Lagrange's Theorem For Hom-Groups

TL;DR

This paper extends Lagrange's theorem to finite Hom-groups, a nonassociative algebraic structure, and explores their linearization into Hom-Hopf algebras, with implications for various mathematical and cryptographic fields.

Contribution

It proves Lagrange's theorem for finite Hom-groups and introduces Hom-Hopf algebras, expanding the understanding of nonassociative algebraic structures.

Findings

Lagrange's theorem holds for finite Hom-groups.

Hom-groups can be linearized into Hom-Hopf algebras.

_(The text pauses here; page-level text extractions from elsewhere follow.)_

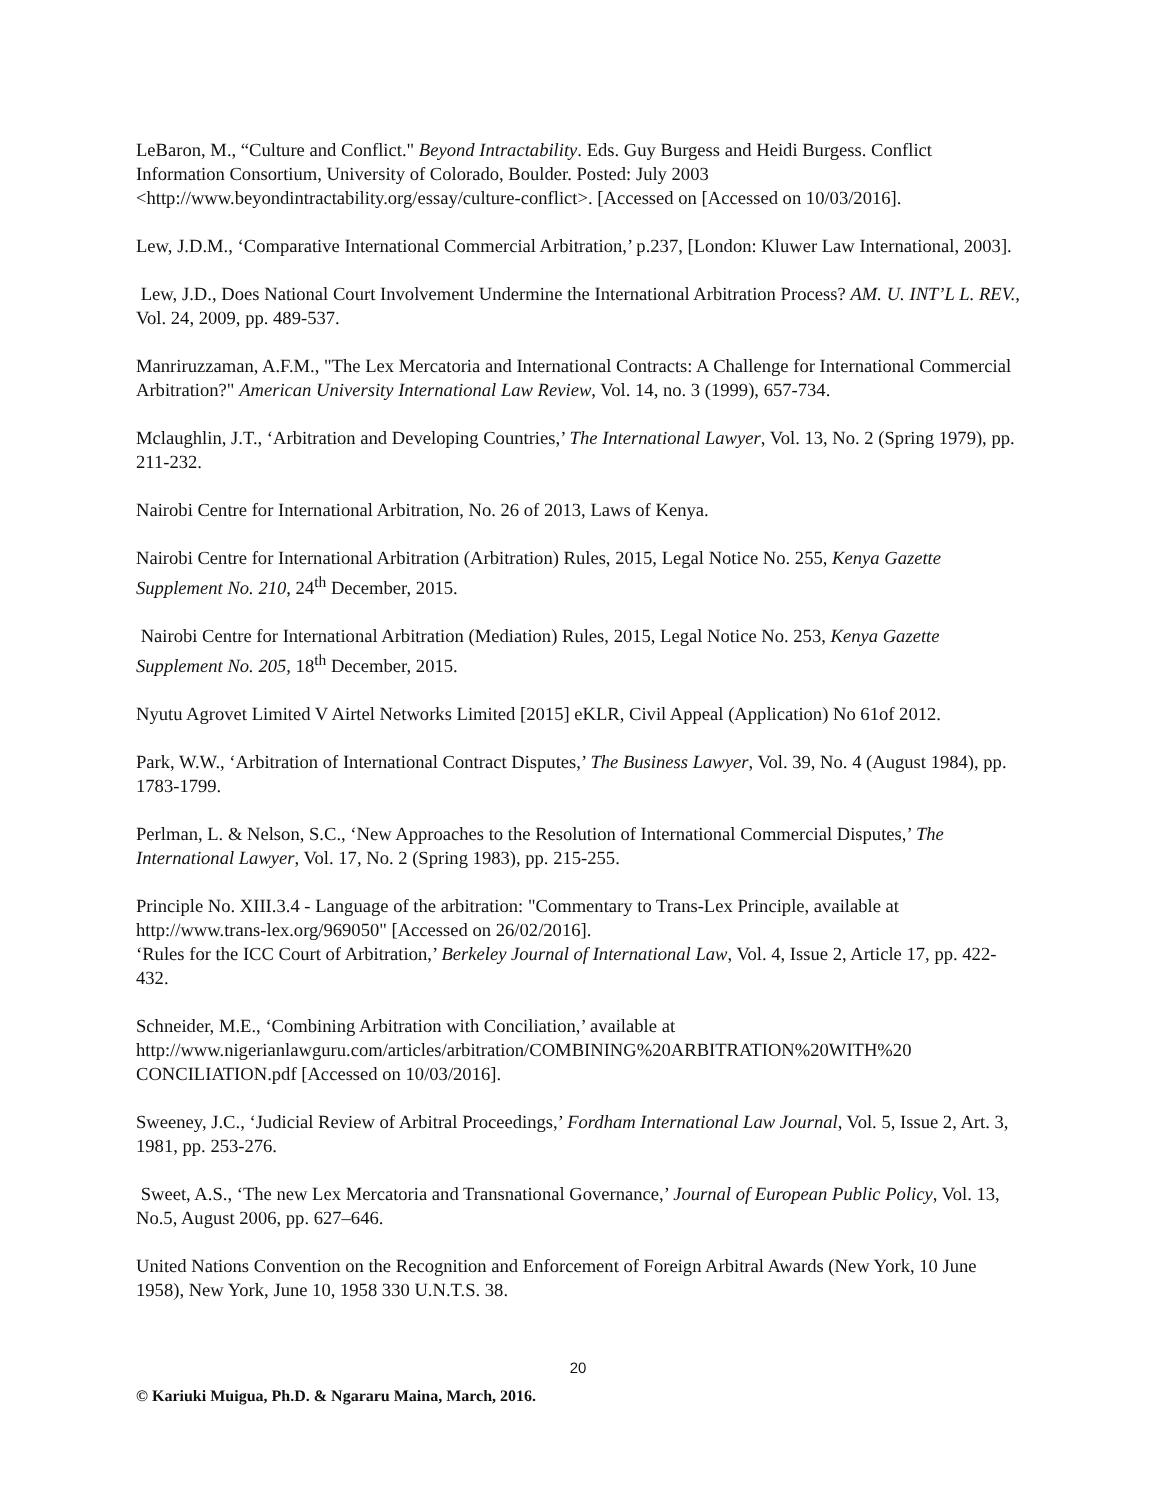LeBaron, M., “Culture and Conflict." Beyond Intractability. Eds. Guy Burgess and Heidi Burgess. Conflict Information Consortium, University of Colorado, Boulder. Posted: July 2003 <http://www.beyondintractability.org/essay/culture-conflict>. [Accessed on [Accessed on 10/03/2016].
Lew, J.D.M., ‘Comparative International Commercial Arbitration,’ p.237, [London: Kluwer Law International, 2003].
Lew, J.D., Does National Court Involvement Undermine the International Arbitration Process? AM. U. INT’L L. REV., Vol. 24, 2009, pp. 489-537.
Manriruzzaman, A.F.M., "The Lex Mercatoria and International Contracts: A Challenge for International Commercial Arbitration?" American University International Law Review, Vol. 14, no. 3 (1999), 657-734.
Mclaughlin, J.T., ‘Arbitration and Developing Countries,’ The International Lawyer, Vol. 13, No. 2 (Spring 1979), pp. 211-232.
Nairobi Centre for International Arbitration, No. 26 of 2013, Laws of Kenya.
Nairobi Centre for International Arbitration (Arbitration) Rules, 2015, Legal Notice No. 255, Kenya Gazette Supplement No. 210, 24<sup>th</sup> December, 2015.
Nairobi Centre for International Arbitration (Mediation) Rules, 2015, Legal Notice No. 253, Kenya Gazette Supplement No. 205, 18<sup>th</sup> December, 2015.
Nyutu Agrovet Limited V Airtel Networks Limited [2015] eKLR, Civil Appeal (Application) No 61of 2012.
Park, W.W., ‘Arbitration of International Contract Disputes,’ The Business Lawyer, Vol. 39, No. 4 (August 1984), pp. 1783-1799.
Perlman, L. & Nelson, S.C., ‘New Approaches to the Resolution of International Commercial Disputes,’ The International Lawyer, Vol. 17, No. 2 (Spring 1983), pp. 215-255.
Principle No. XIII.3.4 - Language of the arbitration: "Commentary to Trans-Lex Principle, available at http://www.trans-lex.org/969050" [Accessed on 26/02/2016].
‘Rules for the ICC Court of Arbitration,’ Berkeley Journal of International Law, Vol. 4, Issue 2, Article 17, pp. 422-432.
Schneider, M.E., ‘Combining Arbitration with Conciliation,’ available at http://www.nigerianlawguru.com/articles/arbitration/COMBINING%20ARBITRATION%20WITH%20 CONCILIATION.pdf [Accessed on 10/03/2016].
Sweeney, J.C., ‘Judicial Review of Arbitral Proceedings,’ Fordham International Law Journal, Vol. 5, Issue 2, Art. 3, 1981, pp. 253-276.
Sweet, A.S., ‘The new Lex Mercatoria and Transnational Governance,’ Journal of European Public Policy, Vol. 13, No.5, August 2006, pp. 627–646.
United Nations Convention on the Recognition and Enforcement of Foreign Arbitral Awards (New York, 10 June 1958), New York, June 10, 1958 330 U.N.T.S. 38.
20
© Kariuki Muigua, Ph.D. & Ngararu Maina, March, 2016.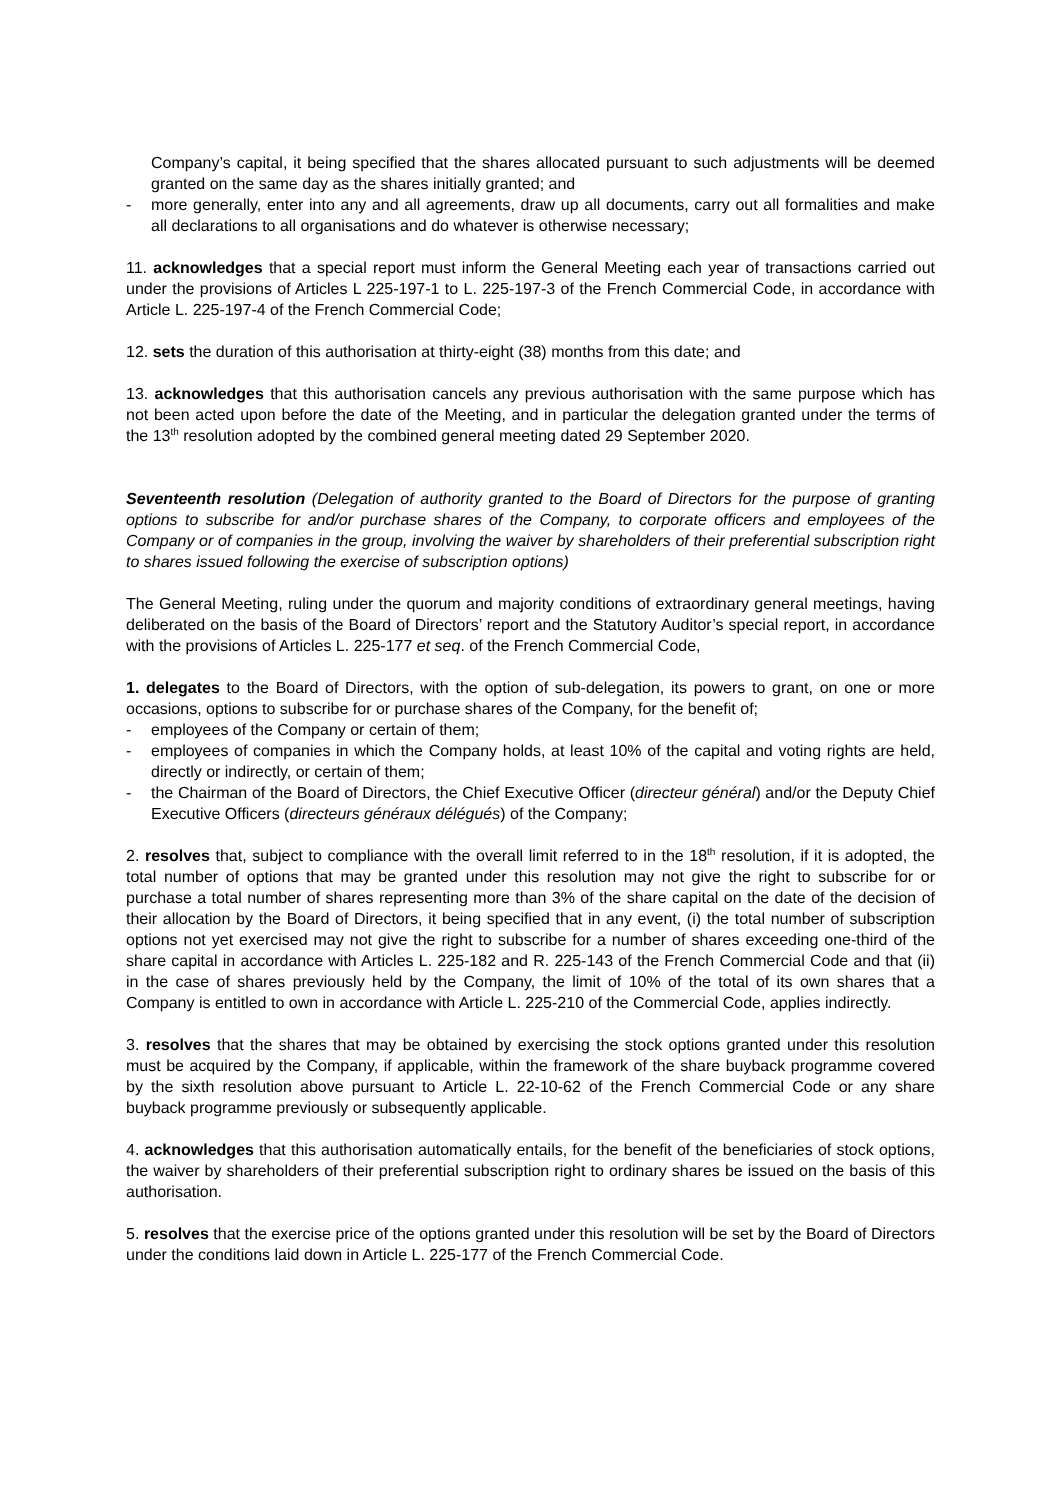Company’s capital, it being specified that the shares allocated pursuant to such adjustments will be deemed granted on the same day as the shares initially granted; and
- more generally, enter into any and all agreements, draw up all documents, carry out all formalities and make all declarations to all organisations and do whatever is otherwise necessary;
11. acknowledges that a special report must inform the General Meeting each year of transactions carried out under the provisions of Articles L 225-197-1 to L. 225-197-3 of the French Commercial Code, in accordance with Article L. 225-197-4 of the French Commercial Code;
12. sets the duration of this authorisation at thirty-eight (38) months from this date; and
13. acknowledges that this authorisation cancels any previous authorisation with the same purpose which has not been acted upon before the date of the Meeting, and in particular the delegation granted under the terms of the 13<sup>th</sup> resolution adopted by the combined general meeting dated 29 September 2020.
Seventeenth resolution (Delegation of authority granted to the Board of Directors for the purpose of granting options to subscribe for and/or purchase shares of the Company, to corporate officers and employees of the Company or of companies in the group, involving the waiver by shareholders of their preferential subscription right to shares issued following the exercise of subscription options)
The General Meeting, ruling under the quorum and majority conditions of extraordinary general meetings, having deliberated on the basis of the Board of Directors’ report and the Statutory Auditor’s special report, in accordance with the provisions of Articles L. 225-177 et seq. of the French Commercial Code,
1. delegates to the Board of Directors, with the option of sub-delegation, its powers to grant, on one or more occasions, options to subscribe for or purchase shares of the Company, for the benefit of;
- employees of the Company or certain of them;
- employees of companies in which the Company holds, at least 10% of the capital and voting rights are held, directly or indirectly, or certain of them;
- the Chairman of the Board of Directors, the Chief Executive Officer (directeur général) and/or the Deputy Chief Executive Officers (directeurs généraux délégués) of the Company;
2. resolves that, subject to compliance with the overall limit referred to in the 18<sup>th</sup> resolution, if it is adopted, the total number of options that may be granted under this resolution may not give the right to subscribe for or purchase a total number of shares representing more than 3% of the share capital on the date of the decision of their allocation by the Board of Directors, it being specified that in any event, (i) the total number of subscription options not yet exercised may not give the right to subscribe for a number of shares exceeding one-third of the share capital in accordance with Articles L. 225-182 and R. 225-143 of the French Commercial Code and that (ii) in the case of shares previously held by the Company, the limit of 10% of the total of its own shares that a Company is entitled to own in accordance with Article L. 225-210 of the Commercial Code, applies indirectly.
3. resolves that the shares that may be obtained by exercising the stock options granted under this resolution must be acquired by the Company, if applicable, within the framework of the share buyback programme covered by the sixth resolution above pursuant to Article L. 22-10-62 of the French Commercial Code or any share buyback programme previously or subsequently applicable.
4. acknowledges that this authorisation automatically entails, for the benefit of the beneficiaries of stock options, the waiver by shareholders of their preferential subscription right to ordinary shares be issued on the basis of this authorisation.
5. resolves that the exercise price of the options granted under this resolution will be set by the Board of Directors under the conditions laid down in Article L. 225-177 of the French Commercial Code.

The dimension of Hom-sub-Hopf algebras divides the order of the original Hom-group.

Abstract

Hom-groups are nonassociative generalizations of groups where the unitality and associativity are twisted by a map. We show that a Hom-group (G, {\alpha}) is a pointed idempotent quasigroup (pique). We use Cayley table of quasigroups to introduce some examples of Hom-groups. Introducing the notions of Hom-subgroups and cosets we prove Lagrange's theorem for finite Hom-groups. This states that the order of any Hom-subgroup H of a finite Hom-group G divides the order of G. We linearize Hom-groups to obtain a class of nonassociative Hopf algebras called Hom-Hopf algebras. As an application of our results, we show that the dimension of a Hom-sub-Hopf algebra of the finite dimensional Hom-group Hopf algebra KG divides the order of G. The new tools introduced in this paper could potentially have applications in theories of quasigroups, nonassociative Hopf algebras, Hom-type objects, combinatorics, and cryptography.